Horse racing is a globally spread sport with millions of fans. But, what makes horse racing interesting for the people?
The thrills of the race? The excitement of betting? Or possibly the stories from the sport that has such a long history?
Well, there isn’t one choice. All of these things make horse racing the ultimate entertainment tool not just for equine lovers but for all people. Since we are talking about a sport with some incredible stories, one way to experience them again and go to the time machine that will take us back to exciting moments is through books.
It is hardly surprising that there are tons of books about horse racing. Authors have been studying the sport and highlighting some incredible stories that must live on.
Whether is about horse racing bets, incredible champions like Secretariat, or inspiring underdog stories, these are some of the best books every horse racing enthusiast should read.

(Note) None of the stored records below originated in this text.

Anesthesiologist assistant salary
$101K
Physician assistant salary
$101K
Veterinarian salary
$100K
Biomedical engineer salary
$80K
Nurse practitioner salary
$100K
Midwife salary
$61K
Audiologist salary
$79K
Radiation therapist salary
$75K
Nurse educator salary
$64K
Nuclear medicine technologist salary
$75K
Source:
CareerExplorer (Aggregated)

Among the most remarkable horse racing books ever published is Laura Hillenbrand’s “Seabiscuit.” This book narrates the tale of a legendary racehorse and three men who, by winning numerous races, shaped an era in horse racing history.
While reading, audiences not only gain insights into horse racing but also immerse themselves in the captivating story of this extraordinary horse. The book features well-developed characters and descriptive writing that transports the reader into the live experience of watching a horse race.
One of the compelling reasons horse racing captivates millions globally is the stories that evoke special emotions among fans. A beautiful story unfolds in ‘Dream Horse,’ released in 2019. The book recounts the journey of a horse named Dream Alliance, purchased for a mere £1000 after sustaining a barbed wire injury, eventually becoming a breeding success.
Owned by the Rewbell Syndicate, comprised of 30 members paying £10 a month, Dream Alliance entered training at the age of three under the guidance of trainer Philip Hobbs.
In 2008, tragedy struck as Dream Alliance suffered a sliced tendon in the lead-up to the Grand National. Despite undergoing surgery, he made a triumphant return to the track. Just over a year later, Dream Alliance achieved national acclaim by winning the Welsh Grand National by over three lengths.
While garnering media attention before the 2010 Grand National, he ultimately didn’t run and retired in 2012. The heartwarming narrative became a significant part of the sport’s history and reached the big screen with a movie adaptation in 2020.
The Horse God Built
We cannot highlight the best books about horse racing without mentioning the Secretariat. The horse with an exceptionally big heart (literally), that set record times that still remain unbeaten. Eddie Sweat’s narrative of Secretariat, the illustrious Triple Crown champion racehorse, is a compelling tale sure to enthrall horse enthusiasts everywhere. Lawrence Scanlan skillfully portrays the story from Eddie Sweat’s perspective, who, as Secretariat’s groom and closest confidant, offers unique insights.
This portrayal illuminates why this beloved steed is widely acknowledged as the greatest racehorse ever. Not only did he achieve record-breaking success on the track, but his profound connection with his unassuming groom serves as a poignant reminder that genuine joy can be found through companionship, transcending differences in financial fortune.
The Lucky Thirteen: The Winners of America’s Triple Crown of Horse Racing
Published in 2019, The Lucky Thirteen stands as the latest addition to the collection of books profiling the Triple Crown and its champions, uniquely featuring Justify (2018).
Edward L. Bowen, a preeminent historian in the racing world, showcases his profound knowledge of the sport and its distinguished equine champions. A must-read for all Triple Crown enthusiasts, this book delves into the immortals whose names are etched on this exclusive list.
For those eager to explore recent horse racing events destined for the annals of history, The Lucky Thirteen offers an ideal opportunity to deepen one’s understanding of the sport.
A Day at the Races
In this remarkable feat, the book encapsulates half a millennium of horseracing history through 128 vignettes. While not a historian myself, Peter May skillfully narrates the ancient stories of events and horses integral to the origins of the modern sport in a captivating manner that held my attention. Henrietta Knight, as mentioned on the cover, aptly notes, “Peter May’s enthusiasm is infectious; his research is phenomenal.”
The depth of research is truly impressive. Even as Arkle’s monumental career is condensed into just over a page, its enchantment remains fully intact—a perfect little nutshell with all the essential points. Condensing an entire horse’s career or a life-changing achievement into so few words requires extensive research to capture the essence, decide on the key details, and determine what to omit.
May accomplishes this with a light touch and the gravity deserving of these significant horses and events. His writing style is non-judgmental, deftly presenting the reader with a barrage of facts without them even realizing it.